Интерлюдия-6. Пусянь против Муссолини
На краешке света, в угрюмой долине,
В тени вулканических скал,
Сражались герои — Пусянь с Муссолини —
И кто-то из них проиграл.
Пусянь был пришелец из древней эпохи,
Он был узкоглаз и суров,
Его не страшили фашистские лохи,
«Наследники римских орлов».
Свирепый клинок был откован в Дамаске,
Инцест воплощенный и Секс,
Трещали стальные фашистские каски,
Мозги превращались в бифштекс.
Узрев, как ужасен в бою император,
Бенито дрожащей рукой
Схватил пистолет-пулемет Фонтберната —
И снова отправился в бой.
Свинцовые пули жужжали как осы,
Пощады не знал «Фонтбернат»,
И время пришло отвечать на вопросы
«Что делать?» и «Кто виноват?»
Ну кто виноват?

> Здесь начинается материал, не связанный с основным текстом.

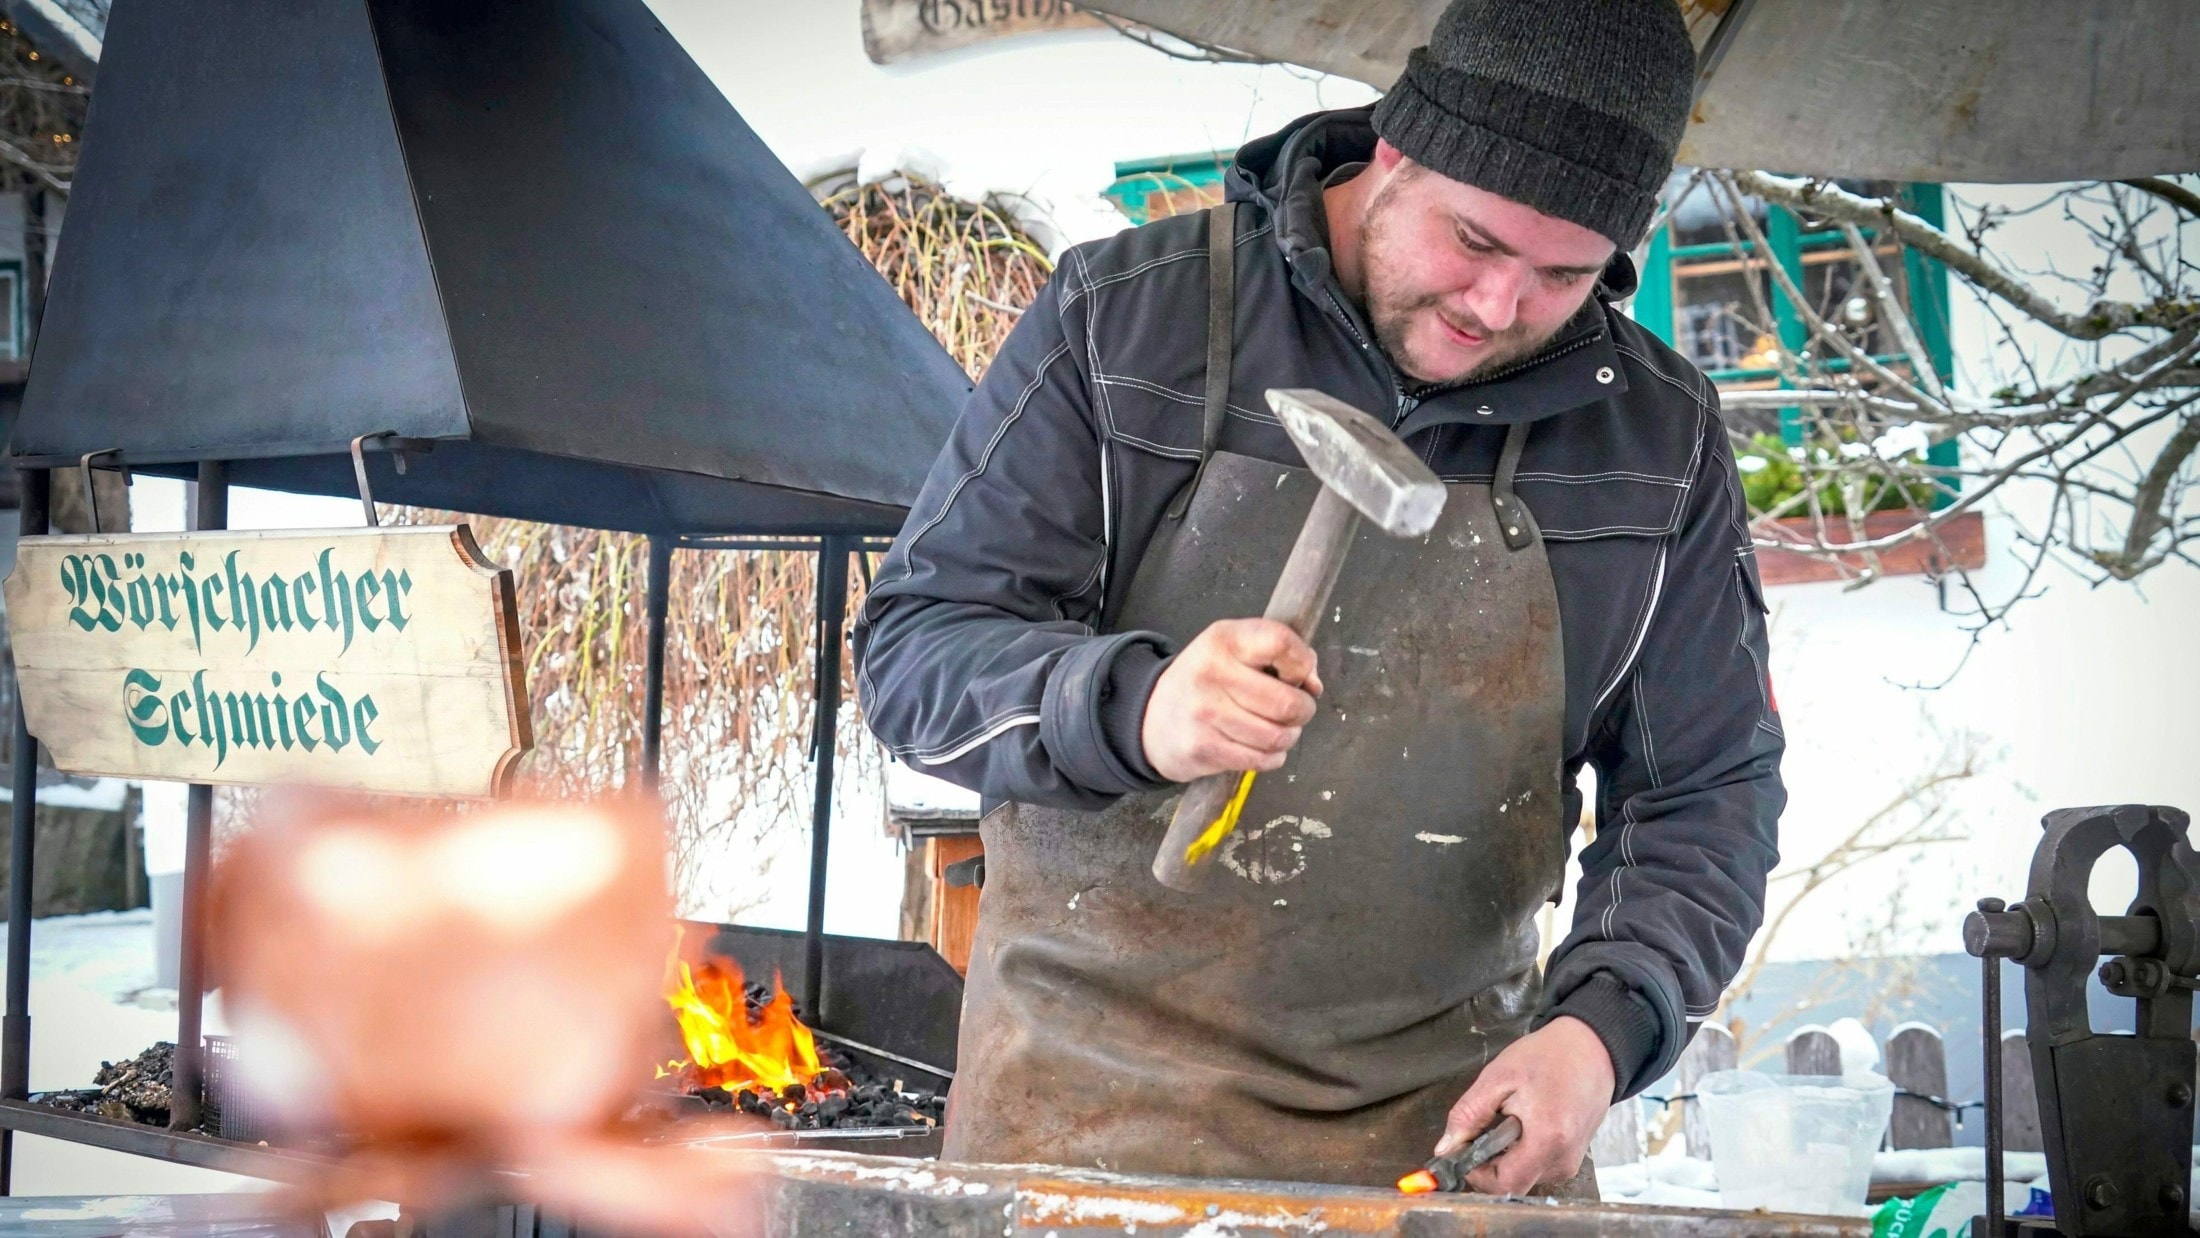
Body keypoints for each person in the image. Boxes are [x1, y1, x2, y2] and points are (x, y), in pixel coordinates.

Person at [855, 0, 1782, 1196]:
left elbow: (1706, 788)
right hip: (1078, 1137)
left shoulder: (1653, 439)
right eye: (1475, 242)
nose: (1498, 308)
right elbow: (914, 655)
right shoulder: (1125, 320)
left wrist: (1601, 1034)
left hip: (1448, 1153)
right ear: (1394, 152)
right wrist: (1129, 706)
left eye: (1565, 274)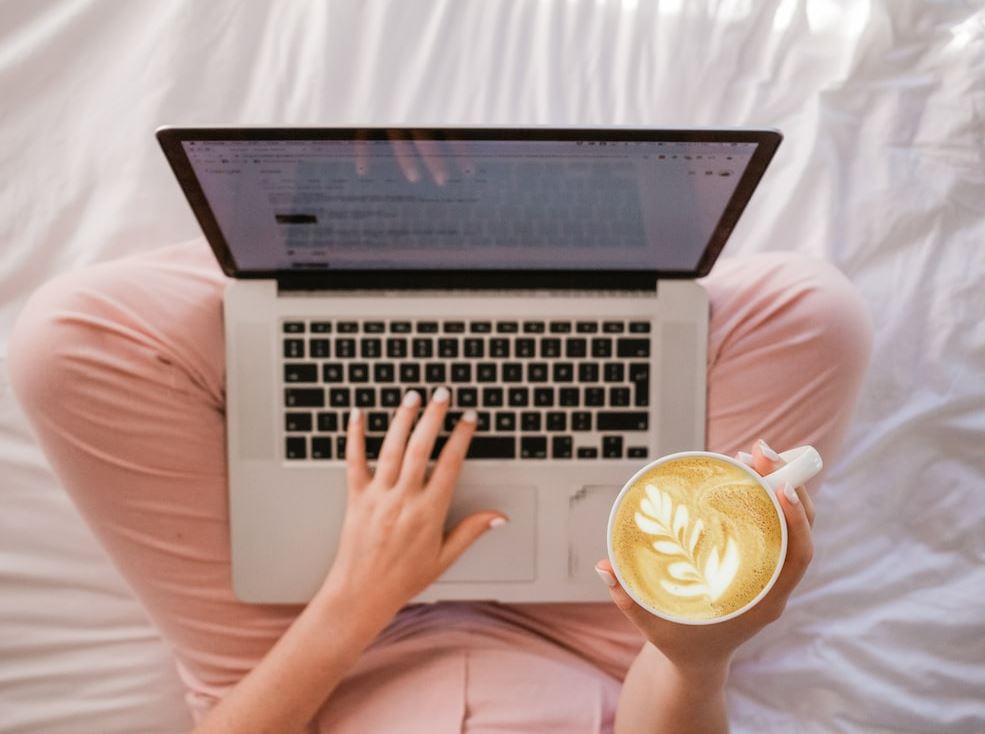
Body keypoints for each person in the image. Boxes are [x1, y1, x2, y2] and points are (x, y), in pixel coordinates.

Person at [6, 238, 872, 733]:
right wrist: (696, 651)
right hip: (606, 648)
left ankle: (350, 251)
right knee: (811, 312)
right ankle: (527, 258)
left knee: (69, 339)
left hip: (312, 658)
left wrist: (359, 595)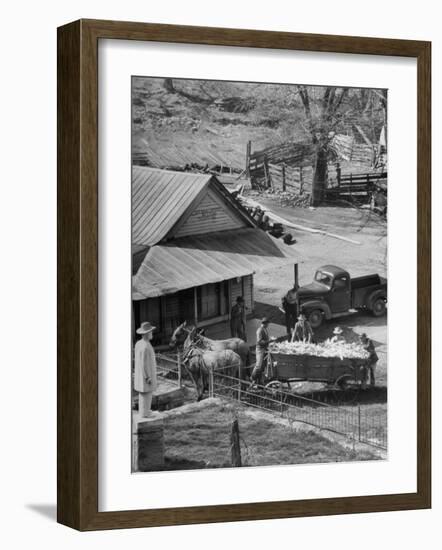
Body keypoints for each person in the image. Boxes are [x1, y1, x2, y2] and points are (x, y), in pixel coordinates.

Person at [134, 321, 158, 417]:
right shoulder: (145, 346)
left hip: (140, 375)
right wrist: (147, 377)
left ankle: (143, 411)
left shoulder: (139, 343)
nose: (152, 334)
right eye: (151, 332)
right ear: (147, 334)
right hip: (146, 375)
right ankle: (145, 413)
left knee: (143, 395)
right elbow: (143, 364)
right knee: (147, 394)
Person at [250, 317, 270, 386]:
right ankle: (252, 378)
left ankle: (260, 380)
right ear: (265, 324)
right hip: (260, 349)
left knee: (263, 365)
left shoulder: (265, 329)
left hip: (264, 349)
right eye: (267, 324)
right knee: (258, 365)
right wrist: (269, 341)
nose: (268, 325)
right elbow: (259, 341)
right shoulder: (260, 330)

Дураки и дороги,
Известная эта беда.
(От битвы проснулись подземные боги —
Их будят везде и всегда).
И бабочки крылья в резиновой ленте
Мелькают, зовут на борьбу,
И сразу из двух пистолетов Глизенти
Пусянь открывает стрельбу.
Приятно, опять пригодились трофеи,
Пусянь на гашетки нажал —
И пули пробили аорту злодея,
И дуче на землю упал.
Могила в степи — вот такая картина.
Над ней возвышается гриб.
Он мог быть владыкой страны Сан-Марино,
Но в битве с Пусянем погиб.
Выходит на брег победитель — и взору
Его приоткрылся пейзаж:
Армада стальных крейсеров и линкоров,
И в каждом — стальной экипаж.
На флагмане том, опираясь на бортик,
И крепко держась за штурвал,
Стоял флотоводец по имени Хорти,
Он был сухопут-адмирал.
А в трюме его, перевязанный леской,
И с кляпом вонючим во рту,
Валялся кровавый палач Антонеску,
Последний румын на борту…
…Ступайте, ищите, не знайти покоя!
Найдите в сплетениях строф
В двадцатом, в тринадцатом веке героев,
Злодеев и просто козлов.
Не этот, который рифмуется с «Таллинн»,
Не тот, где последняя «я»,
Но были другие из бронзы и стали!
О них не напомнить нельзя!
ПРОДОЛЖЕНИЕ СЛЕДУЕТ
Примечания
1
An.
Foule Diuell, For Gods sake hence, and trouble vs not,
For thou hast made the happy earth thy Hell:
Fill'd it with cursing cries, and deepe exclaimes:
If thou delight to view thy heynous deeds,
Behold this patterne of thy Butcheries.
Oh Gentlemen, see, see dead Henries wounds,
Open their congeal'd mouthes, and bleed afresh.